Ensuring the energy revolution calls for new solutions that are both capable of recognizing and acting on threats from the physical and digital worlds. Security operations centers need to integrate the flow of IT and OT information, creating a unified stream of threats. Given the scale of data flows, automation should play a role in applying operational knowledge to alert generation – is this command consistent with the business as usual, or does the context indicate that it is questionable? Analysts need broad, deep penetration of contextual information. And shields need to grow and adapt as threats grow and businesses add or retire assets.

This month, Siemens Energy unveiled a monitoring and detection platform aimed at addressing core technical and capability challenges for CISOs tasked with protecting critical infrastructure. Siemens Energy engineers did what was necessary to automate a combined threat stream, allowing their Eos.ii offering, to serve as a fusion SOC with artificial power release. intelligence on the challenge of monitoring energy infrastructures.

AI -based solutions address both the need for adaptability and continuous monitoring. Machine learning algorithms that release large amounts of operational data can detect expected relationships between variables, identify patterns that are invisible to the human eye and highlight the anomaly for human investigation.

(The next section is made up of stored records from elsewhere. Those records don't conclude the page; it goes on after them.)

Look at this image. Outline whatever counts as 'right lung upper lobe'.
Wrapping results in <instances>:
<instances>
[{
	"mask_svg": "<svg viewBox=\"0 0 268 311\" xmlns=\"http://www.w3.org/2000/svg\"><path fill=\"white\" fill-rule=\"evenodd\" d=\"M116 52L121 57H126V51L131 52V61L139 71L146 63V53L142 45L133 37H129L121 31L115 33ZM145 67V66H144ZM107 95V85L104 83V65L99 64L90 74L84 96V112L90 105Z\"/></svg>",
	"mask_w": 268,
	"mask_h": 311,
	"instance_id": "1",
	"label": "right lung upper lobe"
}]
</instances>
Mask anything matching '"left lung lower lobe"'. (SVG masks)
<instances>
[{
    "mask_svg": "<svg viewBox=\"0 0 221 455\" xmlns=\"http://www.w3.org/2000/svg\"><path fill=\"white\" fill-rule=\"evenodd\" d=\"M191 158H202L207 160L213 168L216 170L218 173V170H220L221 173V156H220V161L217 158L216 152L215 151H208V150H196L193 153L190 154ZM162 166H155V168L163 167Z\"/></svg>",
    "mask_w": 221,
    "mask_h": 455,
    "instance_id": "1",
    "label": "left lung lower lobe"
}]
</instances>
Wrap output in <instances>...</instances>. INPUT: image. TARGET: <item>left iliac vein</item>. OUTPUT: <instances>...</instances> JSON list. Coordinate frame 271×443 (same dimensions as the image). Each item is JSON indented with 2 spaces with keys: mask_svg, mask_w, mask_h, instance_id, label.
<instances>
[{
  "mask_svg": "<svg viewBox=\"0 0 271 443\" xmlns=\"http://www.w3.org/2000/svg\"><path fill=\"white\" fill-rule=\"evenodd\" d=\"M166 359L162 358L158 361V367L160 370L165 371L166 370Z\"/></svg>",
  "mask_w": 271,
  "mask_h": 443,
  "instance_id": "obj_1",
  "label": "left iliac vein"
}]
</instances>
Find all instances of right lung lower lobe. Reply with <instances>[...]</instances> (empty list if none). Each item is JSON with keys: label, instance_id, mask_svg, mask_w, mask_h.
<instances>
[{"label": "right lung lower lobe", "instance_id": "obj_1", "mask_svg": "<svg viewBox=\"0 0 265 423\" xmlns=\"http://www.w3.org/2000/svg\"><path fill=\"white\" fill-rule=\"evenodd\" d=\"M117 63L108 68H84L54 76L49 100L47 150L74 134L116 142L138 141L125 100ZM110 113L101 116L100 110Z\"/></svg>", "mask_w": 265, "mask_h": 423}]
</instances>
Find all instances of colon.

Because machine learning can be trained on real-world data, it can detect the same characteristics in each manufacturing area, and can re-teach it to identify positive and consequential anomalies. . Analysts can then tune in alerts to monitor for specific threats or ignore known noise sources.

Expanding the monitoring and vigilance of the OT space makes it even more difficult for attackers to hide — even when rare, zero-day attacks are deployed. In addition to examining traditional signals such as signature-based detection or network traffic spikes, analysts can now monitor the effects with new real-world equipment inputs. Cleverly hiding malware will still raise red flags by creating operational anomalies. In practice, analysts using AI-based systems have found that their Eos.ii detection engine is well-tuned to determine maintenance requirements-for example, when it starts to lose carrying and the vapor emission ratio starts to drift. .

Turned right, monitoring and detection surrounding both IT and OT should be left to the detriment of intruders. Analysts investigating alerts can track user histories to determine the source of anomalies, and then scroll to see what else has changed in the same timeframe or the same user. For energy companies, the increase in accuracy translates into a significant reduction in risk-if they know the extent of an intrusion, and know which specific systems are being compromised, they get options for surgical responses that fixed the problem with minimal collateral damage — say, stopped a lone branch and two pumping stations instead of an entire pipeline.

As energy systems continue their trend toward hyperconnectivity and widespread digital control, one thing is clear: a given ability of a company to provide reliable service will depend more on their ability to create and maintain strong, accurate cyber defenses. AI -based tracking and detection offers a good start.

To find out about Siemens Energy’s new monitoring and analysis platform, check out their recent white paper on Eos.ii.